North Korea on Thursday lashed out at a U.S. plan to build a new radar base in Japan, saying it would escalate an arms race and leave Pyongyang no option but to develop "more powerful nuclear weapons".
During a visit to Tokyo on Monday, U.S. Defense Secretary Leon Panetta said an agreement had been reached on deploying another U.S. missile defense radar in Japan.
The radar will enhance the ability of U.S. troops to defend Japan and protect the United States from North Korea's ballistic missile threat, Panetta said.
"This will only strain the regional situation and escalate the arms race," the North's foreign ministry said in a statement published by the official Korean Central News Agency.
"What should not be overlooked is that Panetta openly declared the new radar is targeted against the DPRK (North Korea), not China," it said.
According to U.S. officials, the additional radar frees up the country's naval Aegis ships, which have been operating near Japan to help detect any potential incoming missiles.
"Given the fact that the U.S., the world's biggest possessor of nukes and missiles, is stepping up its arms build-up against the DPRK, it is quite natural for (North Korea) to steadily bolster up its nuclear deterrent," the North's foreign ministry said.
"The U.S. attitude requires the DPRK to become a more powerful nuclear weapons state as befitting the 'rival' of the U.S.," it added.
About 47,000 U.S. troops are stationed in Japan, many of them on the far southern island chain of Okinawa.
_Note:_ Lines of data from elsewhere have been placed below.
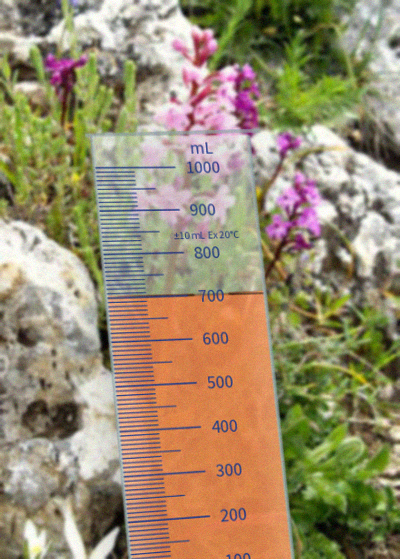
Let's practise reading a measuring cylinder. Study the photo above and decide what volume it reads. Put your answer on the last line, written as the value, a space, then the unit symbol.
700 mL
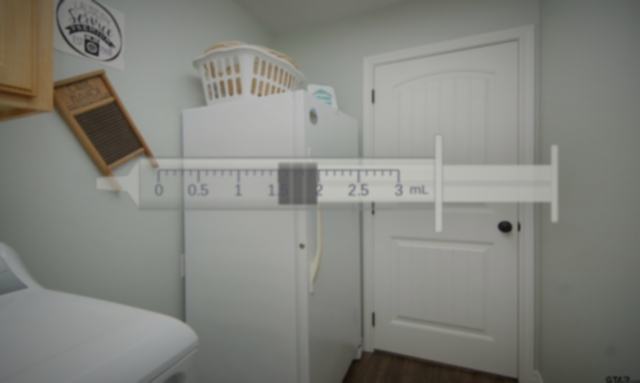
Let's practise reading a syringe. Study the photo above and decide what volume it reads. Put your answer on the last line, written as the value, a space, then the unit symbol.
1.5 mL
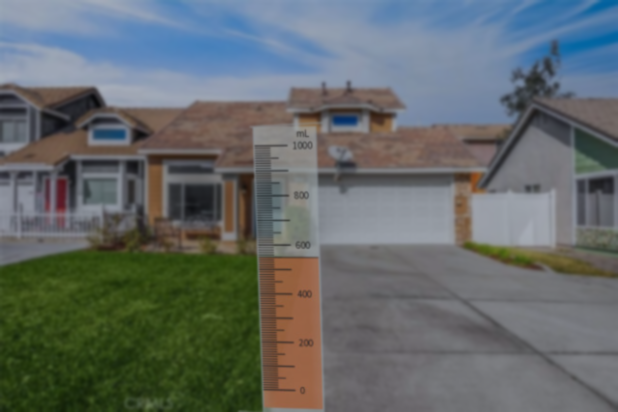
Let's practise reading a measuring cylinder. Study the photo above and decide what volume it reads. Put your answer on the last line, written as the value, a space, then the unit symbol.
550 mL
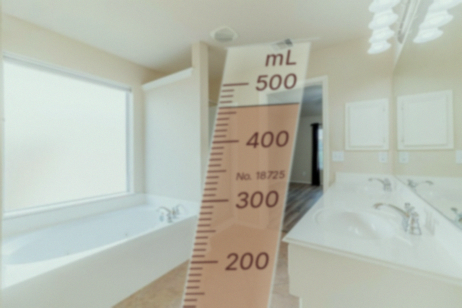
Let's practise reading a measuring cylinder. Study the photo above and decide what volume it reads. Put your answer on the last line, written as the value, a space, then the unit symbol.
460 mL
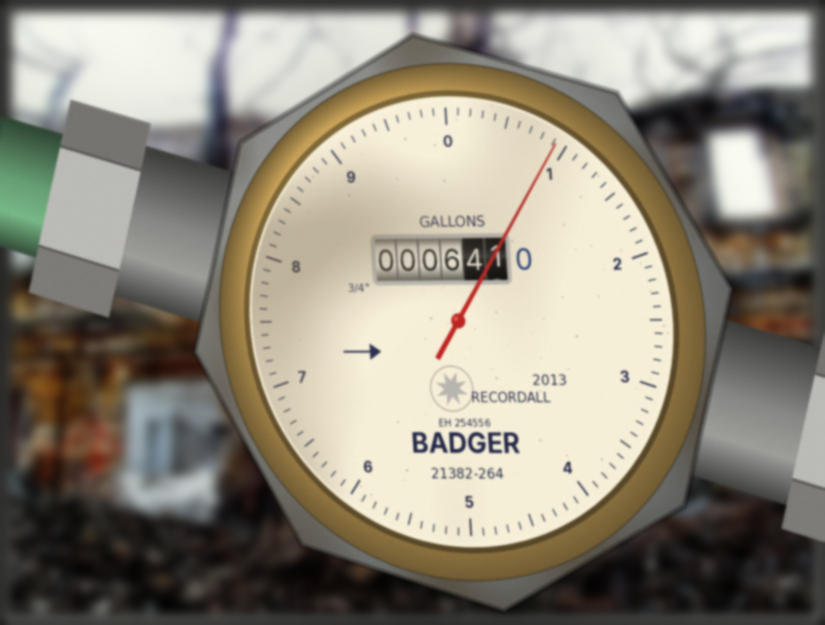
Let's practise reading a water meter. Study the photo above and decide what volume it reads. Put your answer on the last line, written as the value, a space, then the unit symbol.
6410.9 gal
Japan already has one X-band radar, at Shariki base in Tsugaru City, in the far north of the main island of Honshu.
North Korea carried out a failed rocket launch in April in what it said was an attempt to put a satellite into orbit.
But the U.N. Security Council strongly condemned the exercise as breaching a ban on the testing of ballistic missile technology, and tightened sanctions.